Scene geometry reasoning data
______
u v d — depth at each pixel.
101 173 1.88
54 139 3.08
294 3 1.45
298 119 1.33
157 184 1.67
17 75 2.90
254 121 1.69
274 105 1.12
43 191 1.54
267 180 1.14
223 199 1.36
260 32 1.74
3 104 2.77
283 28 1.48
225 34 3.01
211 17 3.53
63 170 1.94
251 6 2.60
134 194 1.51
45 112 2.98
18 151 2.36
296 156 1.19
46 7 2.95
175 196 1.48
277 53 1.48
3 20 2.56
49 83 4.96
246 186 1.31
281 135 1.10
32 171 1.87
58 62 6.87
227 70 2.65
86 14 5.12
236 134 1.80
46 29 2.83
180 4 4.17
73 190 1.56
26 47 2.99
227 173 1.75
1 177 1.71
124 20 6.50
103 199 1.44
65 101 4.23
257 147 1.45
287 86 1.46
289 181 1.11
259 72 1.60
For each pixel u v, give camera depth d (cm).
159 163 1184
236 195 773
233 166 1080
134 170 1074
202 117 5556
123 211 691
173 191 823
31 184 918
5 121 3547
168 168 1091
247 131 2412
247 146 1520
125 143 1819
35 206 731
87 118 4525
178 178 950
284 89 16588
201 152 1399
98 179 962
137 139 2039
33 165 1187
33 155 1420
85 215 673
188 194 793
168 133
______
## [Your objective]
Copy out the data shown above without altering anything.

## [Solution to this exercise]
u v d — depth at each pixel.
101 173 1.88
54 139 3.08
294 3 1.45
298 119 1.33
157 184 1.67
17 75 2.90
254 121 1.69
274 105 1.12
43 191 1.54
267 180 1.14
223 199 1.36
260 32 1.74
3 104 2.77
283 28 1.48
225 34 3.01
211 17 3.53
63 170 1.94
251 6 2.60
134 194 1.51
45 112 2.98
18 151 2.36
296 156 1.19
46 7 2.95
175 196 1.48
277 53 1.48
3 20 2.56
49 83 4.96
246 186 1.31
281 135 1.10
32 171 1.87
58 62 6.87
227 70 2.65
86 14 5.12
236 134 1.80
46 29 2.83
180 4 4.17
73 190 1.56
26 47 2.99
227 173 1.75
1 177 1.71
124 20 6.50
103 199 1.44
65 101 4.23
257 147 1.45
287 86 1.46
289 181 1.11
259 72 1.60
For each pixel u v, give camera depth d (cm).
159 163 1184
236 195 773
233 166 1080
134 170 1074
202 117 5556
123 211 691
173 191 823
31 184 918
5 121 3547
168 168 1091
247 131 2412
247 146 1520
125 143 1819
35 206 731
87 118 4525
178 178 950
284 89 16588
201 152 1399
98 179 962
137 139 2039
33 165 1187
33 155 1420
85 215 673
188 194 793
168 133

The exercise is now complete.